DE PALMA'S FILM "IS BETTER WHEN IT FOCUSES ON THE SCIENCE, LOSES GRIP WHEN STORY TURNS HOKEY"
David Sims, associate editor for The Atlantic, covering culture:
"In 2000, two films emerged that were obviously inspired by recent successful NASA missions that uncovered evidence Mars had once borne water (and possibly life). As such, they felt less rooted in that Western spirit—instead, both serve as darker parables on the dangers of exploration. Antony Hoffman’s Red Planet, starring Val Kilmer and Carrie-Anne Moss, is a grunting techno-thriller with a terrific electronic score but horrible, muddy visuals. In the 2050s, Kilmer’s character and his NASA team discover evidence of giant insect life on Mars, somehow awakened by human exploration. It’s ultimately a grim tale of survival against the odds, with its colorful ensemble (including Terence Stamp and Benjamin Bratt) getting picked off one by one. At the end, Kilmer blasts off the surface with a middle finger raised to it, screaming 'Fuck this planet!' Budgeted at $80 million, Red Planet grossed only $33 million worldwide.
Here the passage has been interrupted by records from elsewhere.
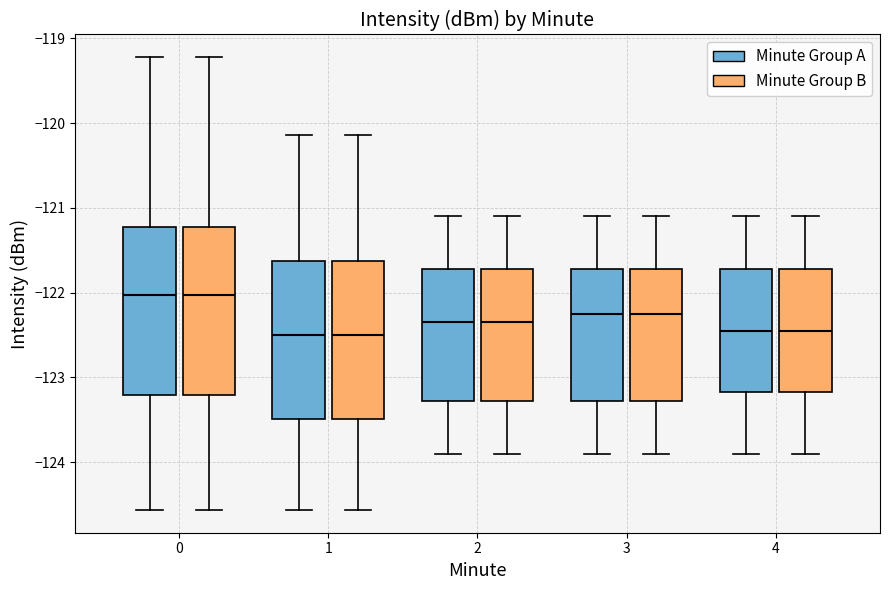

Reading left to right, transcribe this box plot: for each box, give where its median line is, the range the box spans, and where its two whiskers end, as read against the y-axis. The values are not printed on the chart, so give them approximately, as read against the axis.

0 (Minute Group A): median -122.0, box -123.2 to -121.2, whiskers -124.6 to -119.2
0 (Minute Group B): median -122.0, box -123.2 to -121.2, whiskers -124.6 to -119.2
1 (Minute Group A): median -122.5, box -123.5 to -121.6, whiskers -124.6 to -120.1
1 (Minute Group B): median -122.5, box -123.5 to -121.6, whiskers -124.6 to -120.1
2 (Minute Group A): median -122.3, box -123.3 to -121.7, whiskers -123.9 to -121.1
2 (Minute Group B): median -122.3, box -123.3 to -121.7, whiskers -123.9 to -121.1
3 (Minute Group A): median -122.2, box -123.3 to -121.7, whiskers -123.9 to -121.1
3 (Minute Group B): median -122.2, box -123.3 to -121.7, whiskers -123.9 to -121.1
4 (Minute Group A): median -122.4, box -123.2 to -121.7, whiskers -123.9 to -121.1
4 (Minute Group B): median -122.4, box -123.2 to -121.7, whiskers -123.9 to -121.1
"Brian De Palma’s Mission to Mars is a more elegant beast in the hands of a director who happily apes Stanley Kubrick’s greatest hits from 2001. The film is most assured when its crew is in space, en route to Mars to rescue the survivors of an exploration mission gone wrong. It also plays on some of the planet’s most recognizable and strange surface features, like the Cydonia region that features an outcropping that looks, from satellite imagery, like a giant face. But on the whole, Mission to Mars feels like a religious pilgrimage. There are nasty moments, like when a sand tornado rips one astronaut into pieces, but the film dwells on its final realization that the planet once harbored alien life that seeded human existence on Earth. Like its genre-mates, Mission to Mars is best when it focuses on the science, and it loses its grip when the story turns hokey.
"That’s the ultimate achievement of The Martian. When Watney grows his potatoes, the director Ridley Scott makes each sprout feel like an achievement; every effort to cross Mars’s terrain follows weeks of forethought. Though it’s lacking Martians, ancient edifices, or even a threatening algae bloom, it comes closest to Burroughs’s original romantic conception of the world as one so similar, yet so frighteningly different to the one we know. There’s a reason pundits are predicting the film will set off renewed interest in manned exploration of the Solar System. Though Watney clings to survival throughout, the idea of creating life and a home in such an empty new world is as challenging and stirring as the most idyllic visions of the Wild West."